CA Considérez-vous l'agriculture ou l'alimentation comme n'importe quel autre produit?
KA Les producteurs agricoles ne produisent pas simplement de la nourriture. Ce sont aussi des conservateurs de la terre, de l'eau, de l'environnement, du milieu rural. Et la vie agricole n'est pas quelque chose qu'on peut importer ou exporter. Il y a une spécificité agricole, que les gens souhaitent conserver. Mais je ne comprends pas qu'on dise que l'agriculture n'est pas un secteur comme les autres. Certains croient qu'il faut fermer le marché et les frontières. Est-ce que ça signifie qu'on ne peut ni importer ni exporter des produits? C'est ce que je veux éviter. Les agriculteurs doivent pouvoir accéder à un marché sur lequel ils peuvent être compétitifs, et importer les semences, les fertilisants, le pétrole dont ils ont besoin.

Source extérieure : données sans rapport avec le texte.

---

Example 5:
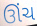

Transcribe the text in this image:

ઊંચ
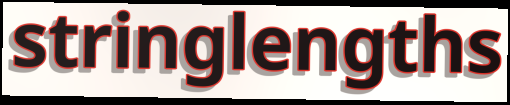
stringlengths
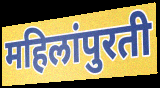
महिलांपुरती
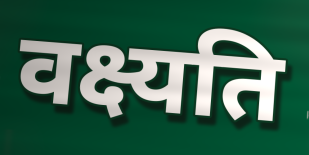
वक्ष्यति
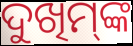
ଦୁଖିମ୍‌ଙ୍କ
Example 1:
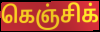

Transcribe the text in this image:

கெஞ்சிக்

Aucun pays dans le monde n'est complètement indépendant de tout. Par exemple, si vous mettez un grand mur autour du Canada, est-ce que ce sera mieux ou pire? Il est évident que la situation sera beaucoup moins bonne que si le Canada utilise ses forces et ses ressources pour répondre au marché.

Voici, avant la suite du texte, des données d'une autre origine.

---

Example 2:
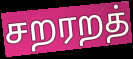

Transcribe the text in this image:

சறரறத்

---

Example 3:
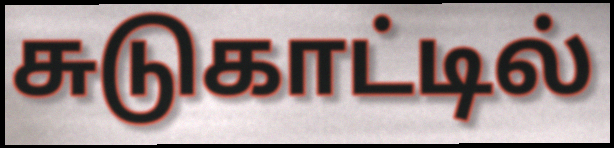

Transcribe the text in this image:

சுடுகாட்டில்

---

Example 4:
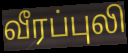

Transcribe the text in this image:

வீரப்புலி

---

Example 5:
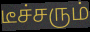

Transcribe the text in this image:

டீச்சரும்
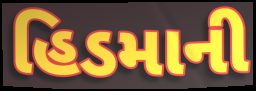
હિડમાની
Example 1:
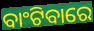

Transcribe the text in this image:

ବାଂଟିବାରେ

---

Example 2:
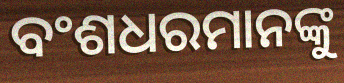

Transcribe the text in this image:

ବଂଶଧରମାନଙ୍କୁ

Professeur émérite à AgroParisTech et auteur de l'ouvrage La fracture agricole & alimentaire mondiale, Marcel Mazoyer nous fait part de son point de vue sur la gestion de l'offre et sur les conséquences du laisser-aller – « au plus fort la poche » – dans les échanges agricoles mondiaux.

Le Coopérateur agricole Quel est votre point de vue sur la gestion de l'offre?
Marcel Mazoyer La gestion de l'offre, c'est régulariser les prix et s'assurer que les producteurs touchent des revenus suffisants pour continuer d'investir, de progresser, de gagner leur vie… Pour que ce ne soit pas la crise tout le temps. C'est toujours la crise avec le marché.

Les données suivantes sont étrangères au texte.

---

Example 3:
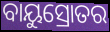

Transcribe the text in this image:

ବାୟୁସ୍ରୋତର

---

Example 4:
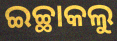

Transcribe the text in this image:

ଇଚ୍ଛାକଲୁ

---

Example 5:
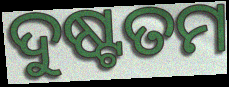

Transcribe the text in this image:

ଦୁଷ୍ଟତମ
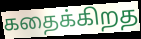
கதைக்கிறத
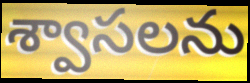
శ్వాసలను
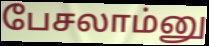
பேசலாம்னு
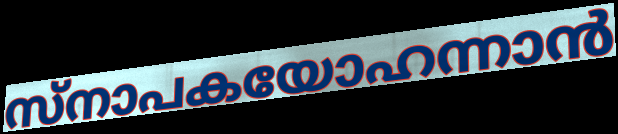
സ്നാപകയോഹന്നാൻ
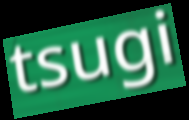
tsugi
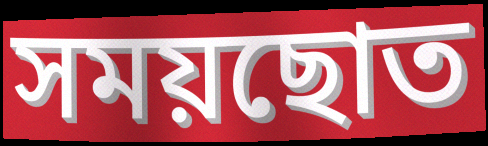
সময়ছোত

CA C'est la loi de l'offre et de la demande…
MM C'est très efficace, la loi de l'offre et de la demande, ça vous sélectionne en permanence les plus compétitifs et ça vous fait crever en permanence les moins compétitifs. Le seul problème, c'est : qu'est-ce que vous faites de ceux qui crèvent? Si vous êtes dans une période où vous créez assez d'emplois pour leur faire gagner leur vie, etc., ce n'est pas dramatique. Mais dans une période où ce petit jeu de fous vous a déjà fabriqué 10 % de chômeurs dans les pays développés et 20 à 30 % dans les pays en développement, vous vous rendez bien compte que ça n'a pas de sens. Et ils ne veulent rien comprendre, à l'OCDE. En 1970, je bossais pour l'OCDE, j'étais au bureau d'études.

CA Vous étiez le mouton noir, à l'époque?
MM Non, pas du tout. Quelqu'un qui se serait amené et qui aurait proposé de faire du libre-échange agricole mondial ou encore que le développement agricole, dans les pays développés, pût se passer d'une politique de prix et de structure – que ce soit la vôtre ou la nôtre – à l'OCDE, on l'aurait traité de fou, on ne l'aurait jamais embauché. De toute façon, ça ne venait à l'idée de personne. On a commencé à parler de libre-échange avec les plans d'ajustement structurel des années 1980, ainsi qu'avec le cycle d'Uruguay et les accords de Marrakech. Alors qu'aujourd'hui, à l'OCDE, on n'embaucherait pas quelqu'un qui dirait : « Le libre-échange agricole, c'est de la connerie. » S'il dit ça, il perd son poste. À l'OCDE, le libre-échange agricole, c'est le consensus interne, même si ce n'est pas forcément l'idée de tous ceux qui travaillent pour cette organisation.

CA La crise alimentaire et agricole contemporaine a des conséquences graves. Que proposez-vous?
MM Dans le monde, trois milliards de pauvres se privent plus ou moins de nourriture. Deux milliards souffrent de maladies nutritionnelles, 950 millions souffrent de sous-alimentation chronique et 9 millions en meurent chaque année. De ces pauvres et sous-alimentés, 70 % sont des ruraux. Les 30 % restants sont des ruraux ayant quitté la campagne pour la ville. La population agricole mondiale s'élève à 2,7 milliards de personnes. Un milliard d'entre elles travaillent uniquement avec des outils manuels et cultivent moins d'un hectare. L'offre et la demande, ça fonctionne. C'est très désagréable, mais ça fonctionne. Ce qu'il faut, c'est soutenir les agricultures les plus marginales du monde, car les bas prix affament. Il faut réduire les écarts. Il faut des politiques de développement des agricultures paysannes.